◆ **PASSAGE TO READ**
Madzivhandila and Others v Madzivhandila and Another (584/2002) [2004] ZASCA 12 (24 March 2004)


THE SUPREME COURT OF APPEAL OF SOUTH AFRICA



CASE NO: 584/2002


In the matter between:



MUSHAVHANI WILSON MADZIVHANDILA FIRST APPELLANT

NYAMUNDZHEDZI MADZIVHANDILA SECOND APPELLANT

JOYCE MULAUDZI THIRD APPELLANT

TSHAMUNWE MASINDI FOURTH APPELLANT



and



THIAMBIWI EUNICE MADZIVHANDILA FIRST RESPONDENT

MAELE JACKSON MUSHASHA SECOND RESPONDENT


CORAM: MTHIYANE JA, JONES and VAN HEERDEN AJJA



HEARD: 17 FEBRUARY 2004

DELIVERED: 24 MARCH 2004



Summary: Effect of agreement to hold property as nominee - whether agreement in violation of s 23 of the Venda Public Service Act 8 of 1986 – interpretation and application of s 23 of the Act - issue of illegality raised for the first time on appeal.



JUDGMENT

MTHIYANE JA:

MTHIYANE JA:

[1] This appeal is concerned with the question whether certain assets which were held in the name of the second appellant (the second defendant) fell into the joint estate of the first respondent (the plaintiff) and the first appellant (the first defendant), who were married in community of property. Upon the dissolution of the marriage between the plaintiff and the first defendant by a decree of divorce on 25 March 1998 a division of the joint estate was ordered. The second respondent (the fifth defendant) who was appointed to receive and liquidate the assets of the joint estate was unable to do so because of a dispute which arose between the plaintiff, on the one hand and the first defendant and his mother, the second defendant, on the other, as to whether certain assets registered in the second defendant’s name formed part of the joint estate or not. The disputed assets were the following:

1.1 An immovable property described as Portion 2 of Stand 37 situated in Thohoyandou (the Stand) and

1.2 Permission to occupy a business site at Tshilamba in the district of Mutale, all buildings on this site as well as all rights in the business being conducted

thereon (the Site).

[2] The plaintiff instituted action in the Thohoyandou High Court for an order declaring that the Stand and the Site were assets in the joint estate. In her particulars of claim she alleged that during the subsistence of the marriage she concluded an agreement with the first and second defendants in terms of which the Stand and the Site were acquired by the spouses for the benefit of the joint estate. It was alleged further that, in terms of this agreement, the Stand and the Site were registered in the name of the second defendant because of impediments connected to the plaintiff and the first defendant’s employment which prohibited them from having any interest in any business venture. (They were both civil servants in the employ of the Venda Government.) In essence the plaintiff’s case was that the second defendant was merely holding the assets as nominee.

[3] In their pleas, the first and second defendants averred that the latter was the owner of the Stand and the holder of all the rights and interest in the Site, and that the joint estate had no rights in respect of these assets. The agreement alleged by the plaintiff was denied.

◆ **RECORD SET**
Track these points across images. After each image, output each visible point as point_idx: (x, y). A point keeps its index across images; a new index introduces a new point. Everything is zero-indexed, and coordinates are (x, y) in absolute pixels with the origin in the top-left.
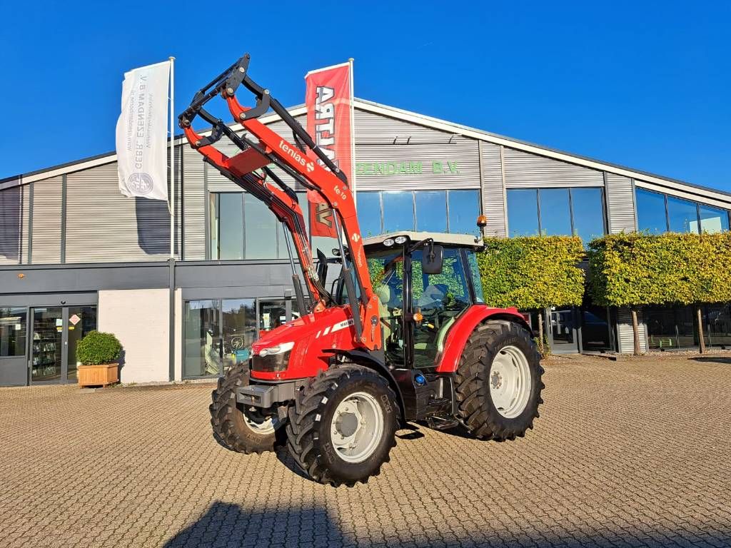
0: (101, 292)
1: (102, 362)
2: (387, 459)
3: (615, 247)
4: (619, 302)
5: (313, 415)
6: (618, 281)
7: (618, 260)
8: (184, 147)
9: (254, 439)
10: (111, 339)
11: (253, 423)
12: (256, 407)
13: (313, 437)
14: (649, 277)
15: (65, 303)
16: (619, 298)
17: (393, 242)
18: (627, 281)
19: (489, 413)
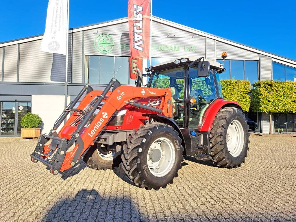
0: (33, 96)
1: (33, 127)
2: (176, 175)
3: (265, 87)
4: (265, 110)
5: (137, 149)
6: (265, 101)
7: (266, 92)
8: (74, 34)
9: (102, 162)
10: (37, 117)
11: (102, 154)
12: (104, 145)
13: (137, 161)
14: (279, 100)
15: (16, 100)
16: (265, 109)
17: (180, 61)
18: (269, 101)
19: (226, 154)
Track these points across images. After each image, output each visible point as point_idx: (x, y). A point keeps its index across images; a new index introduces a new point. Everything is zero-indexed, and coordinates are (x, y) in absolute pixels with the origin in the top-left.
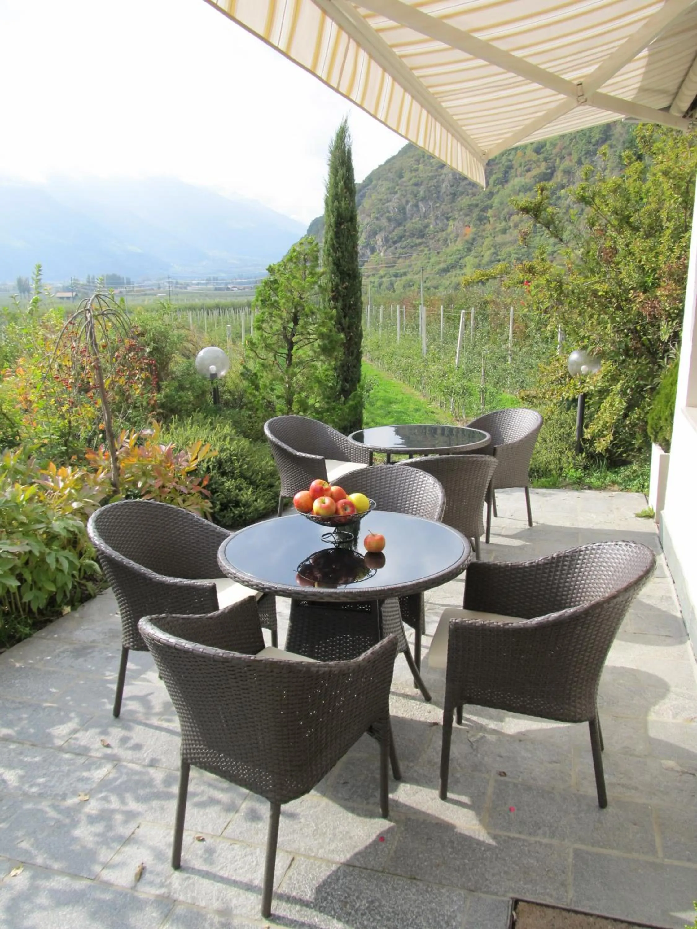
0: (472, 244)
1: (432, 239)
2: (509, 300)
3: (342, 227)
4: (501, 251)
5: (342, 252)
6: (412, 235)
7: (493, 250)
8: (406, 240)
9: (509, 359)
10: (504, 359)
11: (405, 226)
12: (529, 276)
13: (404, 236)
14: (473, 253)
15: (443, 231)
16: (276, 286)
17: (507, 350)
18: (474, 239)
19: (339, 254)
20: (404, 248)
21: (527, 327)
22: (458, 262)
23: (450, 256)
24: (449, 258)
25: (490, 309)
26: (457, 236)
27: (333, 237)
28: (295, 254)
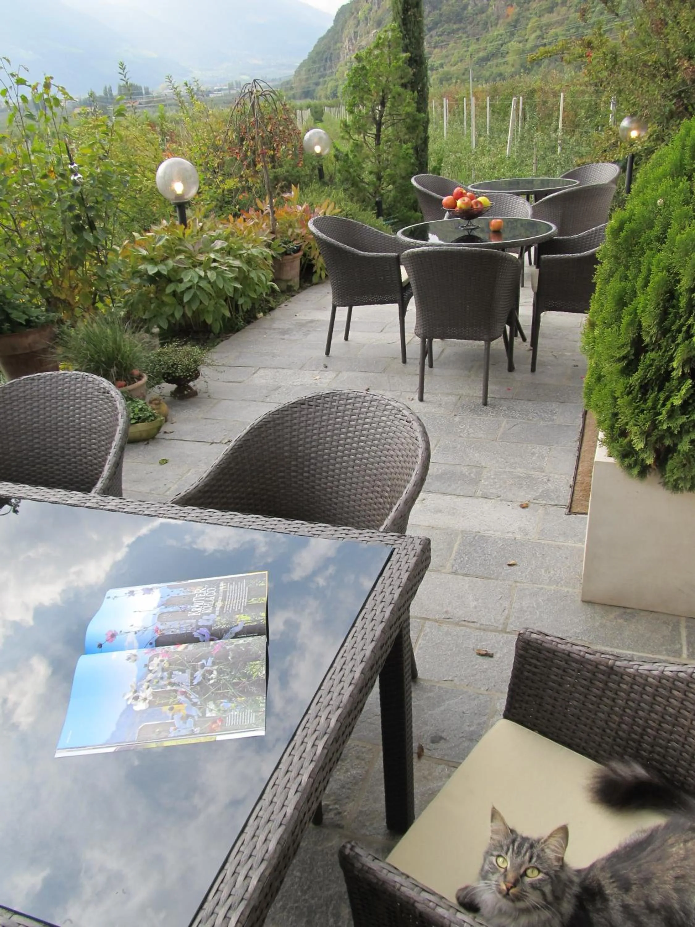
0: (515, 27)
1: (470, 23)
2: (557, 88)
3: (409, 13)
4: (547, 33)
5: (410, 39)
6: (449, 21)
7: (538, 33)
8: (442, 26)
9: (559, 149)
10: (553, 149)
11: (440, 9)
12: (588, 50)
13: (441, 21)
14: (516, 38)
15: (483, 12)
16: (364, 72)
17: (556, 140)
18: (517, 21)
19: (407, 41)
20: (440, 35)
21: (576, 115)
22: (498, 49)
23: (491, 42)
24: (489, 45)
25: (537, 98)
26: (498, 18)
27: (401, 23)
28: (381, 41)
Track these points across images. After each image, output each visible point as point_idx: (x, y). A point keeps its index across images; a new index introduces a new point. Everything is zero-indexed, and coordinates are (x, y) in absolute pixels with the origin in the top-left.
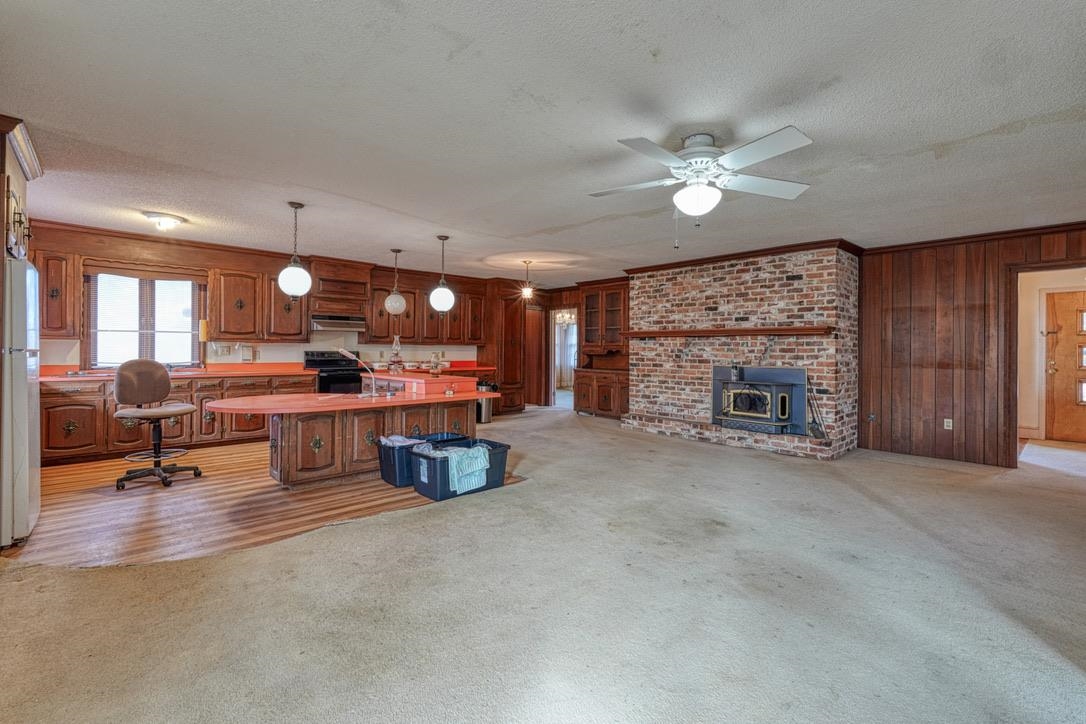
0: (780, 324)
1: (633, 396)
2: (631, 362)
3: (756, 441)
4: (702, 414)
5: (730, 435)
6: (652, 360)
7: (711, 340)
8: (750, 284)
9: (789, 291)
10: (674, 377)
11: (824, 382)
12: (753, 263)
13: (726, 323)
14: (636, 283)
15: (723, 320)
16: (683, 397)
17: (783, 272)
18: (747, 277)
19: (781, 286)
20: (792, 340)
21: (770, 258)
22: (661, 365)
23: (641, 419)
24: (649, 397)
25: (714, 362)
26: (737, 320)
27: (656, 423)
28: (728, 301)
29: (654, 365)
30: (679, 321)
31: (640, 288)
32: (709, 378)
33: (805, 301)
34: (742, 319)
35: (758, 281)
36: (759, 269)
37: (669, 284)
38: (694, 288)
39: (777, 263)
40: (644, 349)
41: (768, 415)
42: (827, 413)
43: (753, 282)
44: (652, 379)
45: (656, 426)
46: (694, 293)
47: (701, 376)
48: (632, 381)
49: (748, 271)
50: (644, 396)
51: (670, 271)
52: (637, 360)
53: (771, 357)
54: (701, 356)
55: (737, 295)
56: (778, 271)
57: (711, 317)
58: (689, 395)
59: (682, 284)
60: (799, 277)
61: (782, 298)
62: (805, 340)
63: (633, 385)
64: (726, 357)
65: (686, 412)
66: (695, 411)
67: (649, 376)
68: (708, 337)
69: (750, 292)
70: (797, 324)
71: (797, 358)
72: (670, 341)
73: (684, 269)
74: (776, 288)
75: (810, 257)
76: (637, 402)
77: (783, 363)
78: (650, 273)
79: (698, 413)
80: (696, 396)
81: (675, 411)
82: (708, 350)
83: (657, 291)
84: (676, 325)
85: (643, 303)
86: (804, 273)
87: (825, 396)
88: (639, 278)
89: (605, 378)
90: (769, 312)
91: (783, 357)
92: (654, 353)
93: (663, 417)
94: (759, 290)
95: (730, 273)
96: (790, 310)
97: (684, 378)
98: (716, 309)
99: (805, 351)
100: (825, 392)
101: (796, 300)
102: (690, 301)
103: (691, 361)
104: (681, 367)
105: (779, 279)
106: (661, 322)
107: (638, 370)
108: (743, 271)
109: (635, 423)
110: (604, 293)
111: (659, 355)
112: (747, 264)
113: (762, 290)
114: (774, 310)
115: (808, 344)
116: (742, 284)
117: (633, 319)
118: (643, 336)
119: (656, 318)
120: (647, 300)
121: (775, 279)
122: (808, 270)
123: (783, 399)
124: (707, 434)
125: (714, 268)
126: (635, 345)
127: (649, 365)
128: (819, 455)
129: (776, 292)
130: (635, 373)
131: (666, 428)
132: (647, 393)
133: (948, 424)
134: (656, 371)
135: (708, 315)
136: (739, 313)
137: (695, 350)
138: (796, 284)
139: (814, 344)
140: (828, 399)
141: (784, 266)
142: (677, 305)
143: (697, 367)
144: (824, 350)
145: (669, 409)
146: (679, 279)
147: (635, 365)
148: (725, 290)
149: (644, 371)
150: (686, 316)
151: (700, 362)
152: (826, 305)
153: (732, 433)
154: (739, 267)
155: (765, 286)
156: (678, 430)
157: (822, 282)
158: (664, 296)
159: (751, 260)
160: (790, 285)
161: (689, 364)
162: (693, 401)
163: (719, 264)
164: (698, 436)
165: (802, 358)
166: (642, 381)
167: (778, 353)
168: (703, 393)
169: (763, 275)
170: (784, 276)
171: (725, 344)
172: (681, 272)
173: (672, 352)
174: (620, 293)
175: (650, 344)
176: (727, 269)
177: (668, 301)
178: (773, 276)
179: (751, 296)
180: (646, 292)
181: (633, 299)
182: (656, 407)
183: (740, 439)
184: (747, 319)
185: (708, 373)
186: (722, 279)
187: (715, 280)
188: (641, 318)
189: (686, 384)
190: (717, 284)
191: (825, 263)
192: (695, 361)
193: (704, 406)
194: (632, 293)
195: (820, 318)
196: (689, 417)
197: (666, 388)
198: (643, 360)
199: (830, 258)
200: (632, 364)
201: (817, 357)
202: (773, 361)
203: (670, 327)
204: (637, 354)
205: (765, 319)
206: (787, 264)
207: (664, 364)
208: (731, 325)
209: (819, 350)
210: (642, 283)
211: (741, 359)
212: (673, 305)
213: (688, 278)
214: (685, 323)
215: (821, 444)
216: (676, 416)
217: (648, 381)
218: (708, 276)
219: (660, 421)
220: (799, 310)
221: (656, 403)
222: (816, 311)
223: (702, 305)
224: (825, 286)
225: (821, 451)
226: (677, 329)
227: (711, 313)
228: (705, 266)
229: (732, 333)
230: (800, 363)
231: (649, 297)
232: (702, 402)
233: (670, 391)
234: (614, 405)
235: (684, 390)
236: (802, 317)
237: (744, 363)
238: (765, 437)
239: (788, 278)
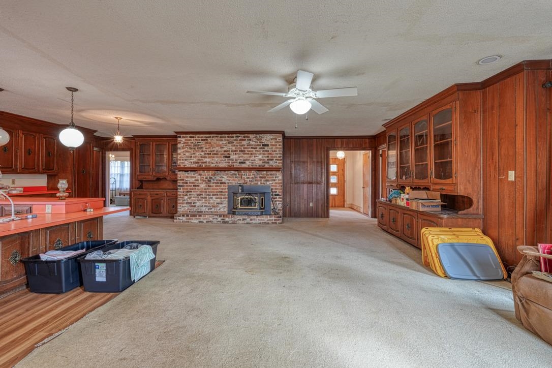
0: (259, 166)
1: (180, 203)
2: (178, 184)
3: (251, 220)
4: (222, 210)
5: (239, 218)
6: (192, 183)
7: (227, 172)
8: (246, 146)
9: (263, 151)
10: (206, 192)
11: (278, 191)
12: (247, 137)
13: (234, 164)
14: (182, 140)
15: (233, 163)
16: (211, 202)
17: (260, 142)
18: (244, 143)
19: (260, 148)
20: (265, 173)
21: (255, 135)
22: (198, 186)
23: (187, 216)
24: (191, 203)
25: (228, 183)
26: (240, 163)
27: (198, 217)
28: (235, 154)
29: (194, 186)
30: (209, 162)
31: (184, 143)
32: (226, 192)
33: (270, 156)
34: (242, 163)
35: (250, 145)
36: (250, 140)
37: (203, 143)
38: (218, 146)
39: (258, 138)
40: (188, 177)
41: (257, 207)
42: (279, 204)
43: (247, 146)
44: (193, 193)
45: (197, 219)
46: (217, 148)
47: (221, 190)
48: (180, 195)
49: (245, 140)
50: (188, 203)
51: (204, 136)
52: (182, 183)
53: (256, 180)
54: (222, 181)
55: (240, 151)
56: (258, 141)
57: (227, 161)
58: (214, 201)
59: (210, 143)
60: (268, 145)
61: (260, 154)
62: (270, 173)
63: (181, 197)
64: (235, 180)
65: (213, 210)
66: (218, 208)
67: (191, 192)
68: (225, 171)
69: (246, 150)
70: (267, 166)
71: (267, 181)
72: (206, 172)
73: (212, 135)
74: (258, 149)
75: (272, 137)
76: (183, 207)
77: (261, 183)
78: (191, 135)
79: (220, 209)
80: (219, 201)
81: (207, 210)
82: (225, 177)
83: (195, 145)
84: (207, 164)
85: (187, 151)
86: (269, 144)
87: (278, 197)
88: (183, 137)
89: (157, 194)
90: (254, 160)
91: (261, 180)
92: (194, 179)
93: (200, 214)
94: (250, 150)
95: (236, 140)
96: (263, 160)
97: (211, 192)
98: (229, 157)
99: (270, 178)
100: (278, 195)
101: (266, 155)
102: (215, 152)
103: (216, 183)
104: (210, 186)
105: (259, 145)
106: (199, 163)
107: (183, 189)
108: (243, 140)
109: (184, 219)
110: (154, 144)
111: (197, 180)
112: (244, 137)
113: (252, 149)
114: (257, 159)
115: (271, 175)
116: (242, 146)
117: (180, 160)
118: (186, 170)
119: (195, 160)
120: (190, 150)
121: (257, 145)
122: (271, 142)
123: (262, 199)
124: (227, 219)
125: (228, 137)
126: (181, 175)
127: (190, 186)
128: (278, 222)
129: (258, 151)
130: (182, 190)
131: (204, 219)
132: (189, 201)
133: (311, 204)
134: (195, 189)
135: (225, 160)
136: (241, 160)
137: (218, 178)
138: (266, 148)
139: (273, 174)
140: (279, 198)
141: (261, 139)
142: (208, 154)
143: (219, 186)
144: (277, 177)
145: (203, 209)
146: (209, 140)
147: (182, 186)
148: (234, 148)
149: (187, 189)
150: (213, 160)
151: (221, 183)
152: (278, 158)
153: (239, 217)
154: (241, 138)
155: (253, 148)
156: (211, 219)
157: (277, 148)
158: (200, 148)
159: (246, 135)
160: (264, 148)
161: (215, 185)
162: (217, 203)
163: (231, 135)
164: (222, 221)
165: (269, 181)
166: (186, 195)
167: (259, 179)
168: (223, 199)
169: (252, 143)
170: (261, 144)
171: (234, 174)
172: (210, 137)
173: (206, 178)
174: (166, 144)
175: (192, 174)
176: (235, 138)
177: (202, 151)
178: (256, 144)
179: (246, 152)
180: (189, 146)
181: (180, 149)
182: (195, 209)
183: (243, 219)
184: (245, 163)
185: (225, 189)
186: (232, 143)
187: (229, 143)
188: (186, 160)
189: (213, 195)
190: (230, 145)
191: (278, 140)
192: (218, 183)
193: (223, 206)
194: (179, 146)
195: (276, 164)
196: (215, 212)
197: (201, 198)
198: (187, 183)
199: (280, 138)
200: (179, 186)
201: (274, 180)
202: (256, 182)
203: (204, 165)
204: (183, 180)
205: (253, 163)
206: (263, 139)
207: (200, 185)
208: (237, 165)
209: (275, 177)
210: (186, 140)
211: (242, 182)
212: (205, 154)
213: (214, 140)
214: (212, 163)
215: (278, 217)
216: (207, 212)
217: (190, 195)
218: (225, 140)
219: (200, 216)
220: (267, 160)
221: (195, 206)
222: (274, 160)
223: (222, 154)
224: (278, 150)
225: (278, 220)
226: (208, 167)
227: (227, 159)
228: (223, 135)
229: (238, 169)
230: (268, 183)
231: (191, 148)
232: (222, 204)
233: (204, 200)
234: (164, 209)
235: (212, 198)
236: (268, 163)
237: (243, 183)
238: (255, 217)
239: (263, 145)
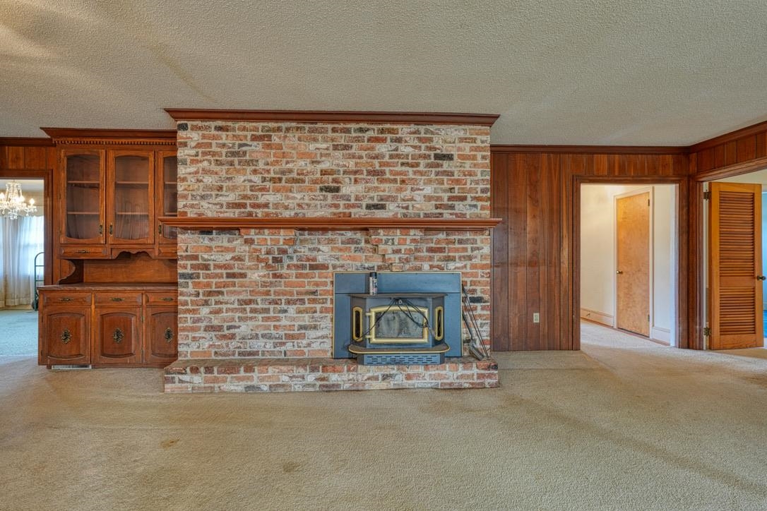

◆ **TASKS FOR THIS EXERCISE**
• 1. Retype the stretch of the court judgment from "1.1 An immovable" through "thereon (the Site).".
• 2. For each statement, say yes or no according to the court judgment, and quote the words that decide it. (a) The marriage between the plaintiff and the first defendant was dissolved by a decree of divorce on 25 March 1998. (b) The plaintiff and the first defendant both worked as civil servants for the Venda Government. (c) In their pleas, the first and second defendants admitted the agreement alleged by the plaintiff.

◆ **SOLUTIONS FOR EACH TASK**
• 1.
1.1 An immovable property described as Portion 2 of Stand 37 situated in Thohoyandou (the Stand) and

1.2 Permission to occupy a business site at Tshilamba in the district of Mutale, all buildings on this site as well as all rights in the business being conducted

thereon (the Site).

• 2.
(a) Yes: "Upon the dissolution of the marriage between the plaintiff and the first defendant by a decree of divorce on 25 March 1998 a division of the joint estate was ordered."
(b) Yes: "They were both civil servants in the employ of the Venda Government."
(c) No: "The agreement alleged by the plaintiff was denied."